Fall «Carlos»: Dieses Urteil ist eine Verzweiflungstat
Es wäre krass gewesen, wenn das Bezirksgericht Dielsdorf den Serienstraftäter Brian K. alias Carlos tatsächlich verwahrt hätte. Diese Formulierung ist nicht etwa einem Jugendlichen entliehen, sondern dem Staatsanwalt, der eine ordentliche Verwahrung gefordert hatte.
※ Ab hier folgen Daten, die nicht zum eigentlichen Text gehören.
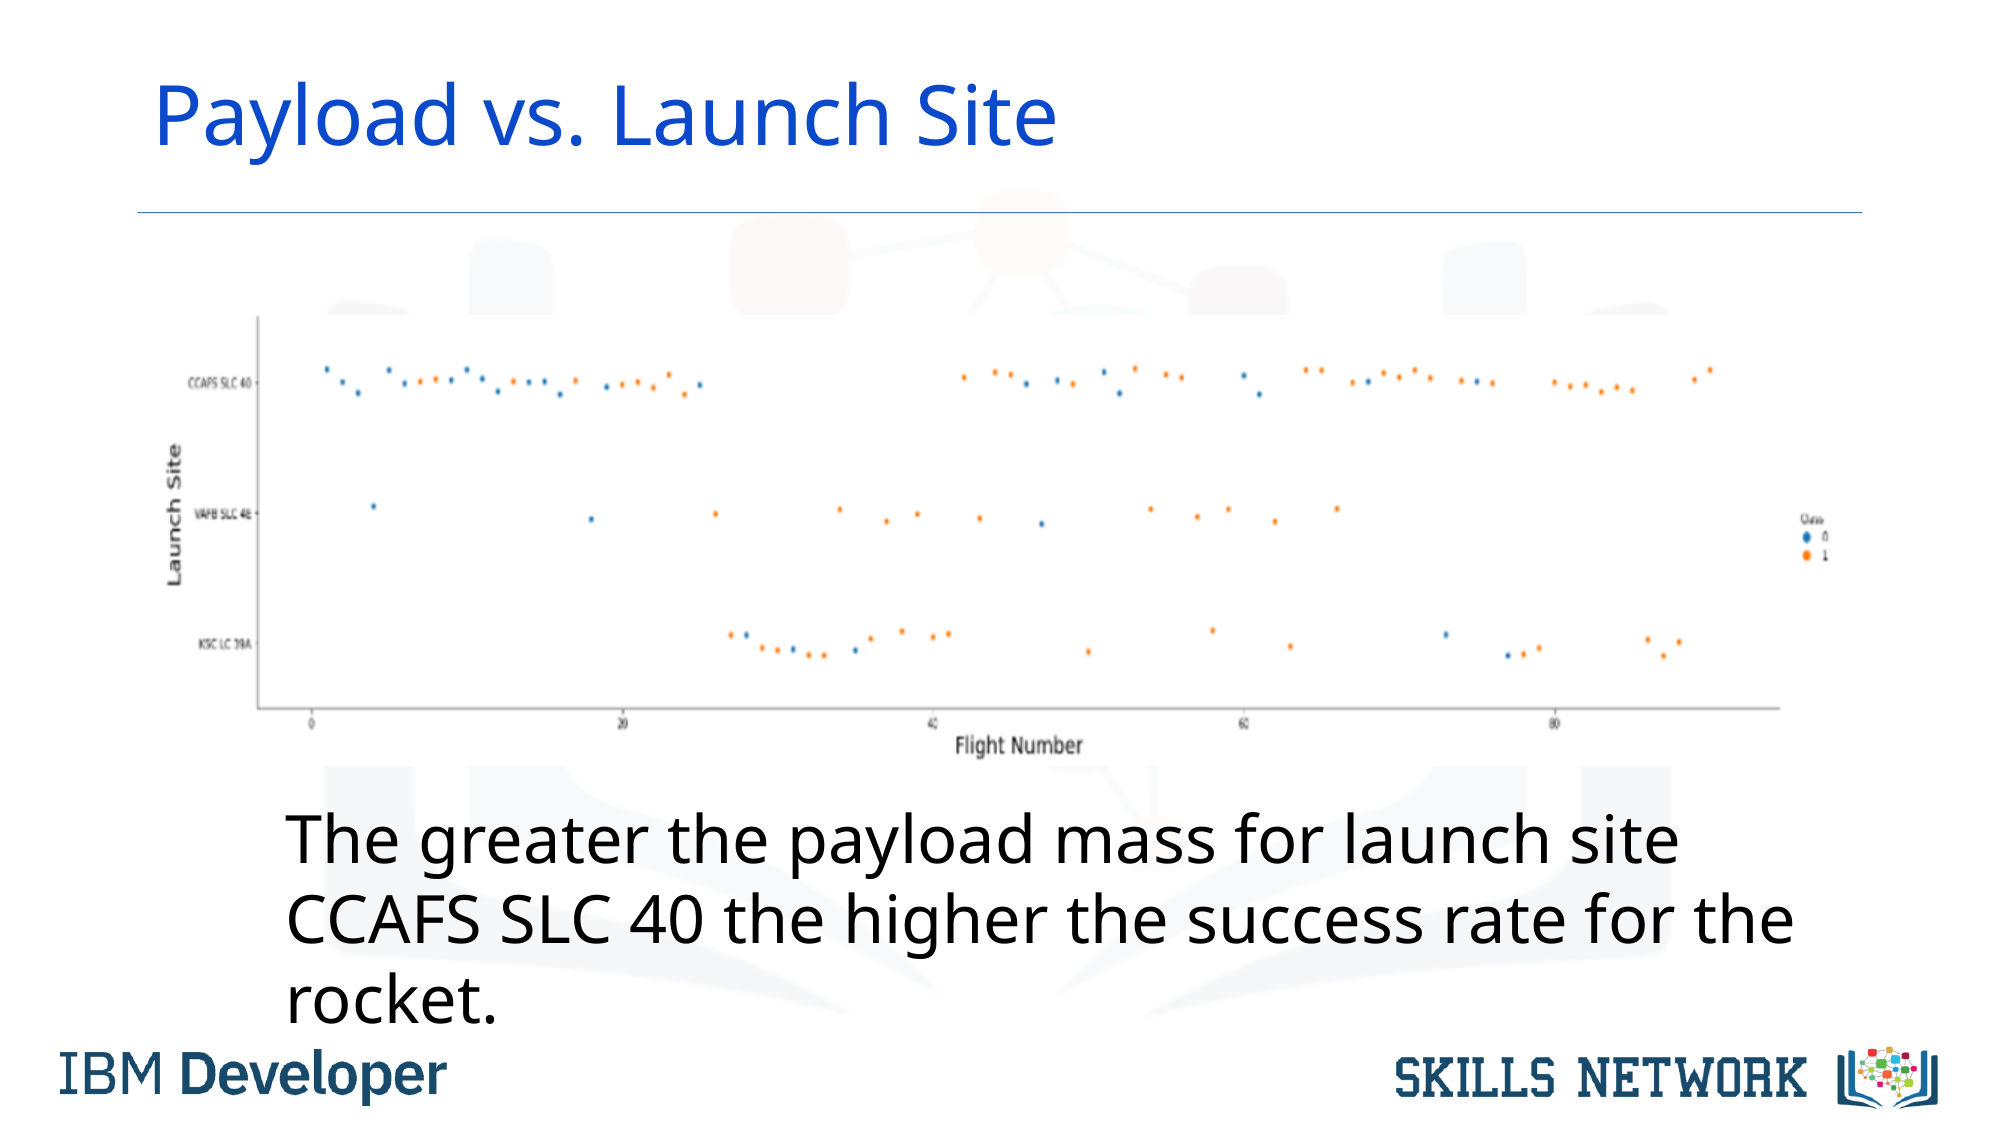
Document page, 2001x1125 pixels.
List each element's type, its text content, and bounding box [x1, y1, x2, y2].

text_box The greater the payload mass for launch site CCAFS SLC 40 the higher the success rate for the rocket. [270, 789, 1843, 1045]
picture [1390, 1045, 1945, 1111]
picture [55, 1045, 459, 1108]
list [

In seinem Plädoyer sagte er, einen 24-Jährigen für unbestimmte Zeit wegzusperren, wäre krass, aber in diesem Fall nötig. Für den Staatsanwalt hat sich der Auftritt gelohnt. Er gilt nun als krasser Strafverfolger.
Das Gericht hat eine andere Rolle. Es hat auf einen krassen Fall keine krasse Antwort zu suchen, sondern eine juristisch gerechte. Die Suche war schwierig. Für diesen Extremfall bietet das Strafgesetzbuch kein Rezept.
An der Grenze des Ermessens – oder darüber hinaus?
Die Richter sind nun an die äusserste Grenze ihres Ermessensspielraums gegangen und haben neben der Freiheitsstrafe eine «kleine Verwahrung» ausgesprochen. Das bedeutet, dass sich der Täter im Gefängnis einer Therapie unterziehen muss. Der renitente Thaiboxer will dies aber nicht, weshalb die Erfolgschancen verschwindend klein sind. Unter diesen Umständen ist die Massnahme vom Gesetz eigentlich nicht vorgesehen.
Dass das Gericht die Massnahme dennoch verfügt hat, ist eine Verzweiflungstat. Es will alles Mögliche – und vielleicht ein bisschen mehr – versuchen, um das Sorgenkind auf den richtigen Weg zu bringen.
Gleichzeitig lässt es mit der kleinen Verwahrung eine Hintertüre offen. Falls sie scheitert, was anzunehmen ist, kann sie von den Behörden in eine ordentliche Verwahrung umgewandelt werden. Das Urteil ist somit krasser, als es auf den ersten Blick erscheint.